Effects of cannabinoids on lithium-induced conditioned rejection reactions in a rat model of nausea.Psychopharmacology (Berl) 2003; 166(2):156-62P
Marijuana has been reported to suppress nausea produced by chemotherapy treatment in human cancer patients. Although there is abundant evidence that cannabinoid agonists attenuate vomiting in emetic species, there has been little experimental evidence of their anti-nausea potential. Considerable evidence suggests that conditioned rejection reactions in rats reflect nausea. The present experiments evaluated the potential of low doses of the cannabinoid agonists, delta-9-tetrahydrocannabinol (THC; 0.5 mg/kg, i.p.), and HU-210 (0.001 mg/kg and 0.01 mg/kg, i.p.), and the CB(1) antagonist SR-141716A in modulating the establishment and the expression of lithium-induced conditioned rejection reactions in rats.
To evaluate the effect of cannabinoids on conditioned rejection reactions, a rat model of nausea.
In experiments 1 and 2, respectively, rats were injected with cannabinoid agonists, THC (0.5 mg/kg, i.p.) and HU-210 (0.001, 0.005 or 0.01 mg/kg), 30 min prior to exposure to 0.1% saccharin solution by intraoral infusion. Immediately following saccharin exposure, they were injected with 20 ml/kg 0.15 M lithium chloride or saline. On each of two test trials, the rats were injected with the cannabinoid or vehicle 30 min prior to exposure to saccharin. In experiment 3, rats were injected with the CB(1) antagonist, SR-141716A (2.5 mg/kg) or a combination of SR-141716A and HU-210 (0.01 mg/kg) 30 min prior to an infusion of saccharin followed by injection of lithium or saline. They were given a single drug-free test trial. Experiment 4 replicated and extended the findings of experiment 3.

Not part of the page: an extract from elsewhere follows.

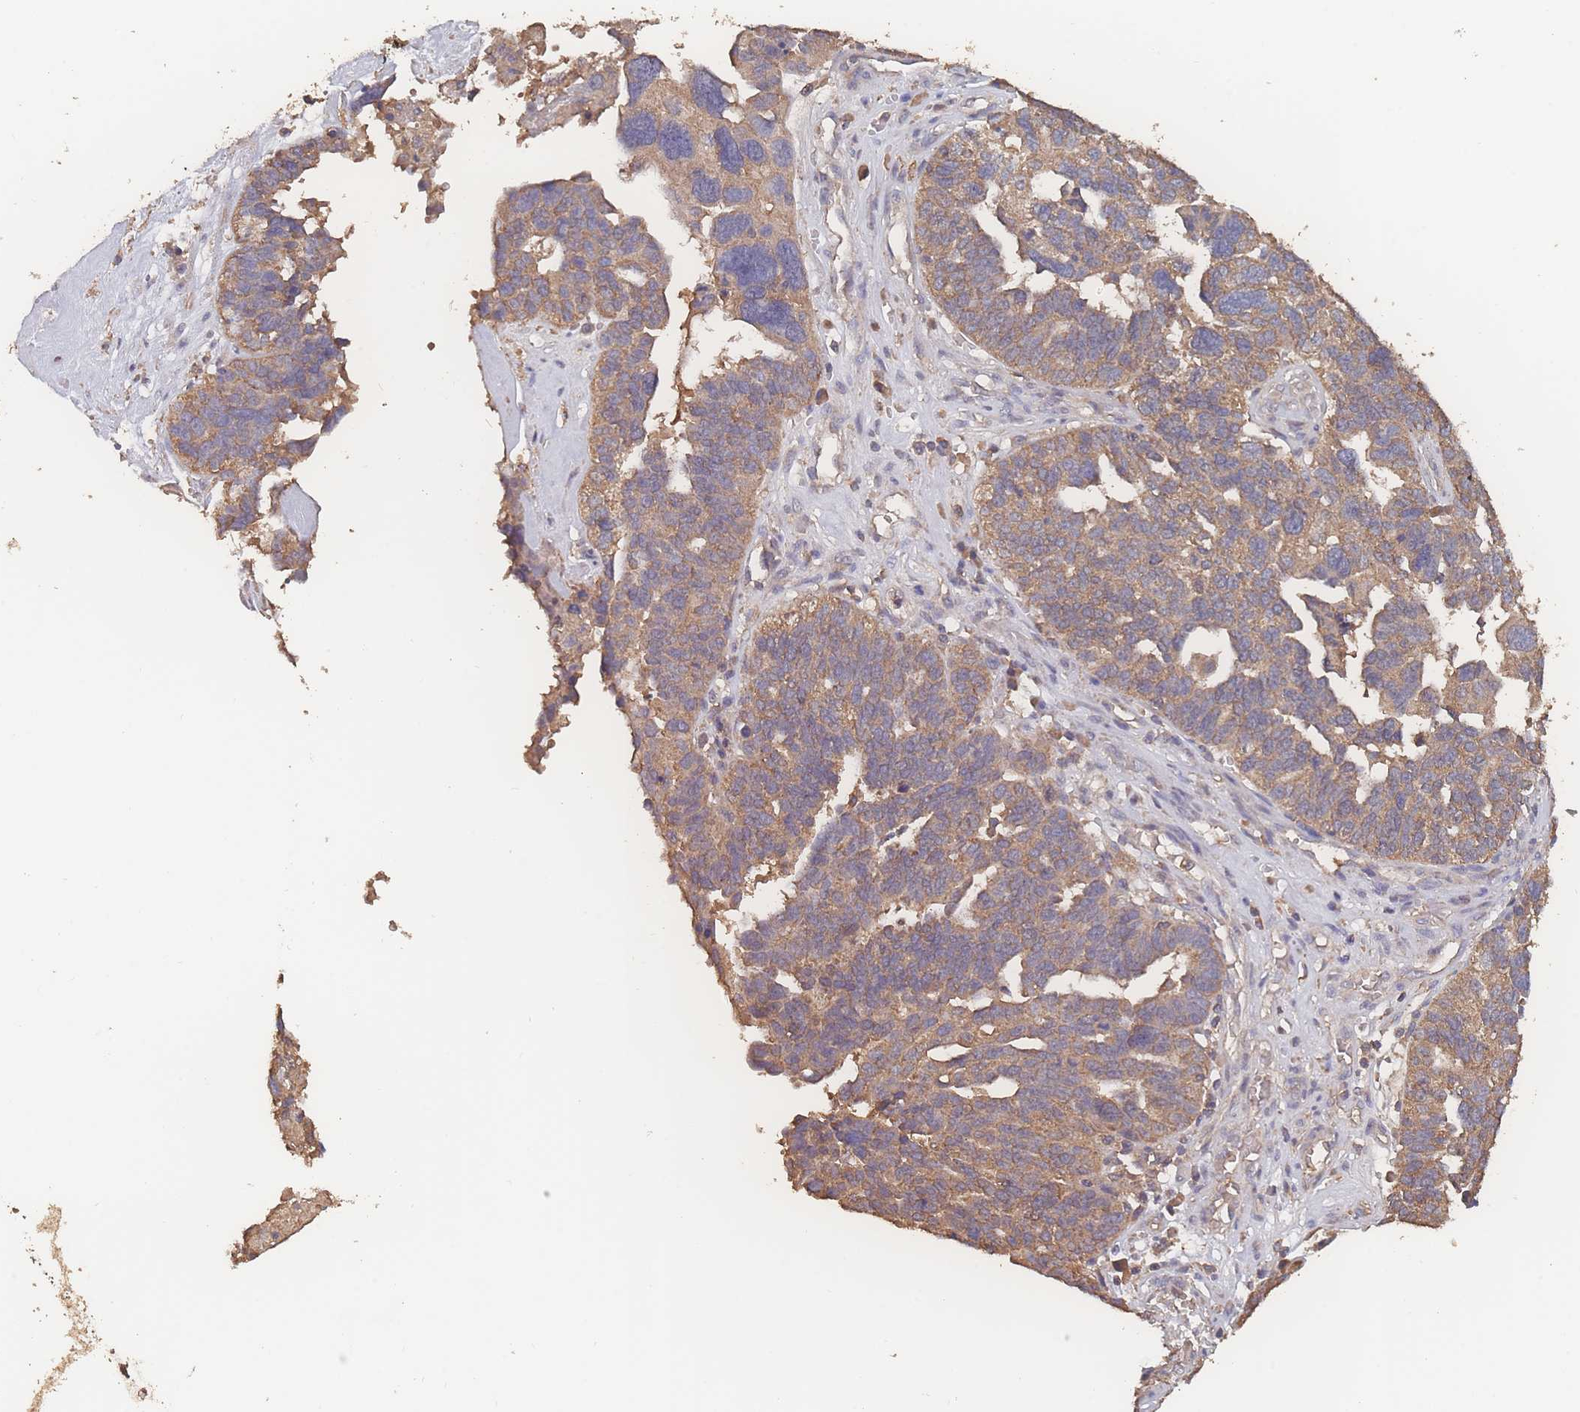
{"staining": {"intensity": "moderate", "quantity": ">75%", "location": "cytoplasmic/membranous"}, "tissue": "ovarian cancer", "cell_type": "Tumor cells", "image_type": "cancer", "snomed": [{"axis": "morphology", "description": "Cystadenocarcinoma, serous, NOS"}, {"axis": "topography", "description": "Ovary"}], "caption": "Immunohistochemistry (IHC) micrograph of neoplastic tissue: human serous cystadenocarcinoma (ovarian) stained using IHC demonstrates medium levels of moderate protein expression localized specifically in the cytoplasmic/membranous of tumor cells, appearing as a cytoplasmic/membranous brown color.", "gene": "ATXN10", "patient": {"sex": "female", "age": 59}}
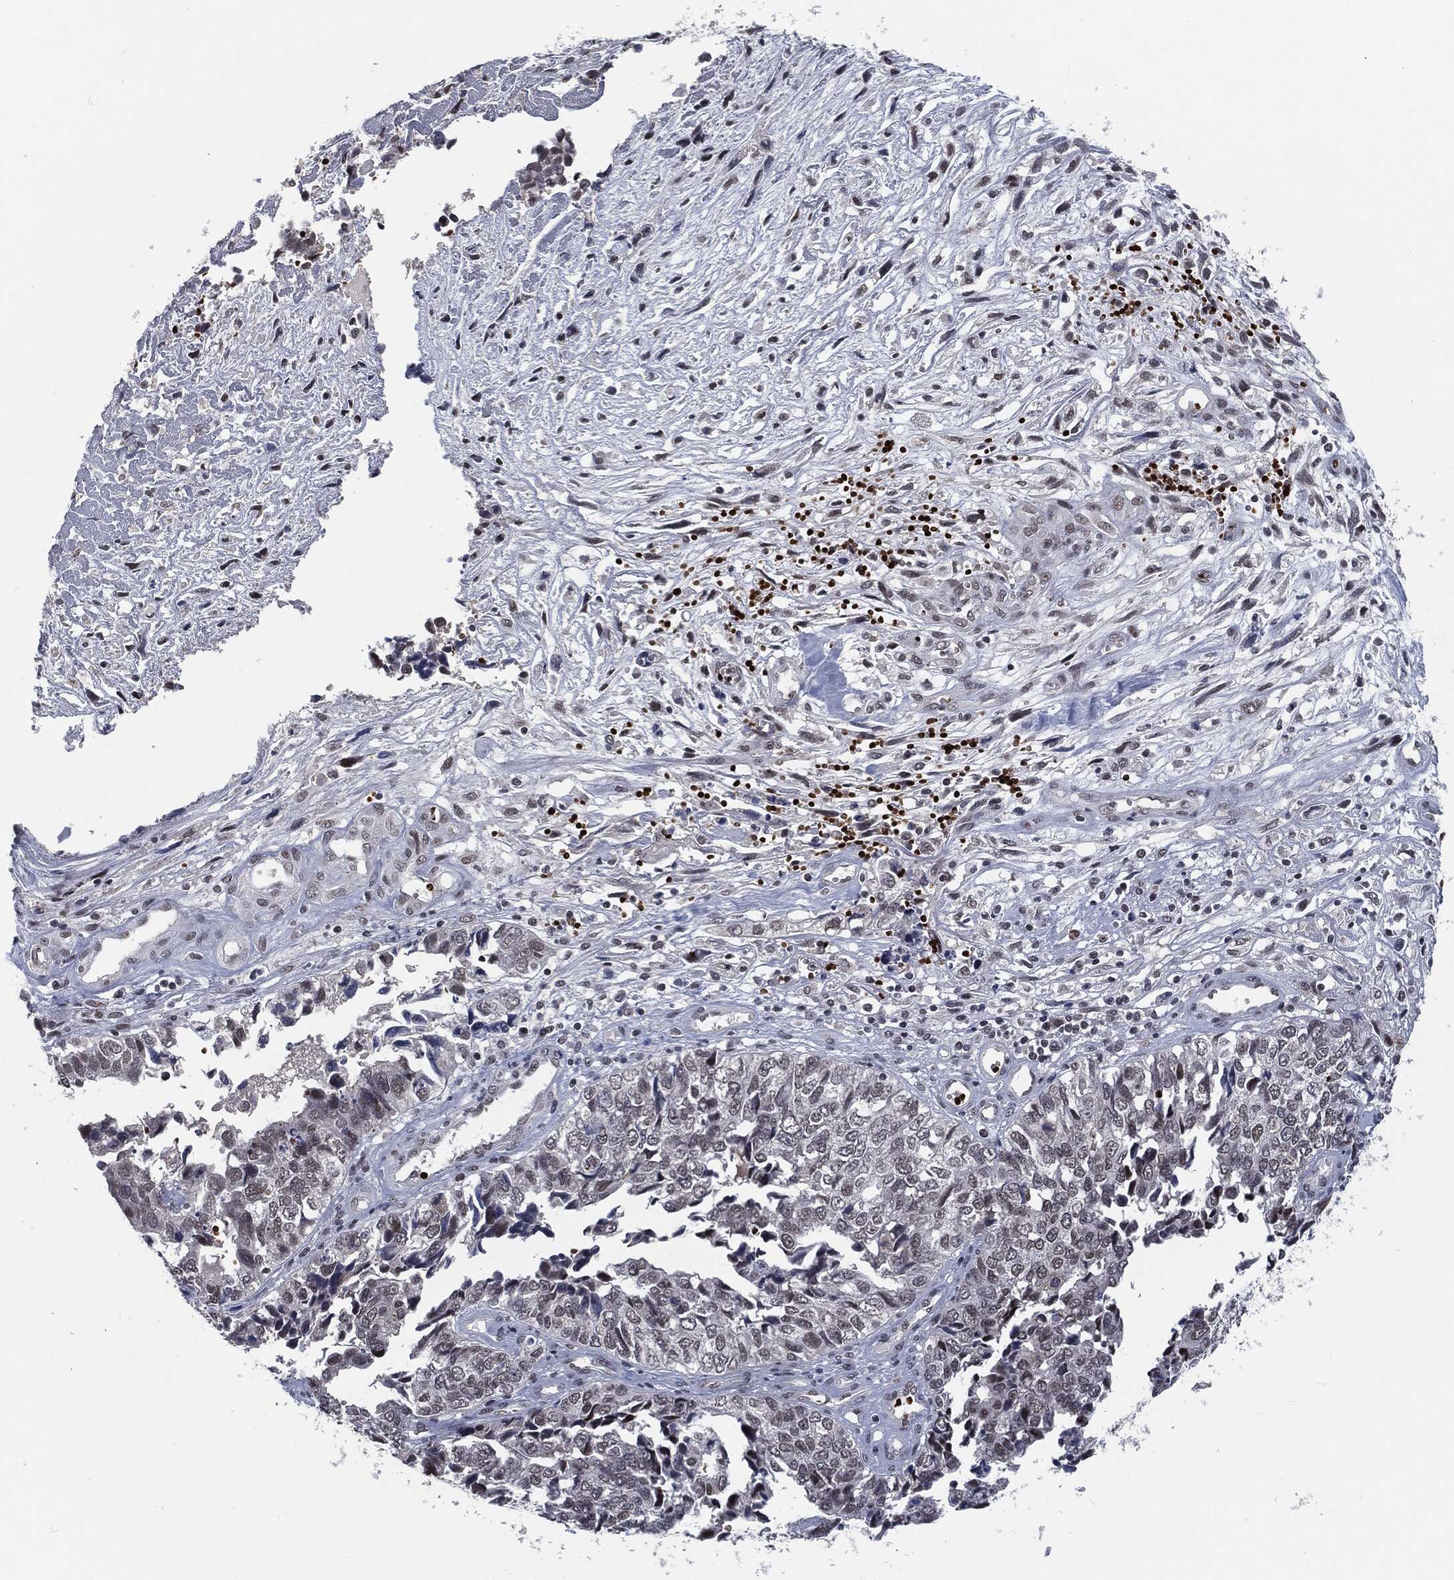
{"staining": {"intensity": "weak", "quantity": "25%-75%", "location": "nuclear"}, "tissue": "cervical cancer", "cell_type": "Tumor cells", "image_type": "cancer", "snomed": [{"axis": "morphology", "description": "Squamous cell carcinoma, NOS"}, {"axis": "topography", "description": "Cervix"}], "caption": "Immunohistochemistry (IHC) (DAB (3,3'-diaminobenzidine)) staining of human cervical squamous cell carcinoma displays weak nuclear protein positivity in about 25%-75% of tumor cells. The staining was performed using DAB to visualize the protein expression in brown, while the nuclei were stained in blue with hematoxylin (Magnification: 20x).", "gene": "ANXA1", "patient": {"sex": "female", "age": 63}}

delta-9-THC and HU-210 interfered with the establishment and the expression of lithium-induced conditioned rejection reactions. The suppressive effect of HU-210 on rejection reactions was reversed by pretreatment with SR-141716A. Administration of SR-141716A prior to conditioning potentiated lithium-induced conditioned rejection reactions.
These results indicate that the establishment and the expression of lithium-induced conditioned rejection reactions are suppressed by pretreatment with cannabinoid agents. These effects appear to be mediated by their action on the CB(1) receptor, because they are reversed by pretreatment with SR-141716A. Finally, our results suggest that endogenous cannabinoids play a role in modulation of nausea, because the antagonist potentiated lithium-induced nausea.